━━ LISTED ENTRIES
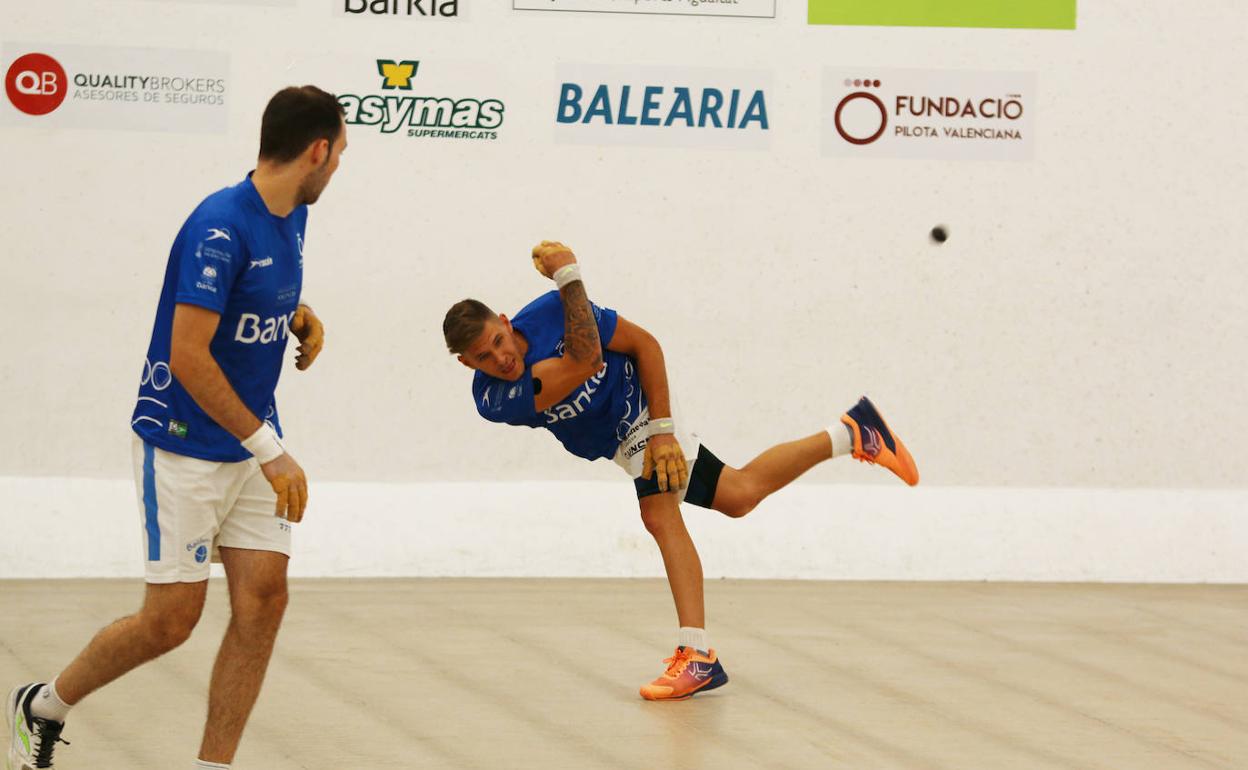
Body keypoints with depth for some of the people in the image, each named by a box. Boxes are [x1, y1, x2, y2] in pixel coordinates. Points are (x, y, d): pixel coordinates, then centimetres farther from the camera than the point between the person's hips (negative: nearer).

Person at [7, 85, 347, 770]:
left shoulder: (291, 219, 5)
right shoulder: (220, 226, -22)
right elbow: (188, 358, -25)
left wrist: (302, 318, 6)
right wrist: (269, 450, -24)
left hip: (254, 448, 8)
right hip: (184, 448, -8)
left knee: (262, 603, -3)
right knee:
━━━━
▶ _YOUR TASK_
Retype the entries exactly, starting from the line that contains "right shoulder: (220, 226, -22)" and continuing up to and including the last line of the entries.

▶ _RESULT OF THE EXERCISE_
right shoulder: (220, 226, -22)
right elbow: (188, 358, -25)
left wrist: (302, 318, 6)
right wrist: (269, 450, -24)
left hip: (254, 448, 8)
right hip: (184, 448, -8)
left knee: (262, 603, -3)
right knee:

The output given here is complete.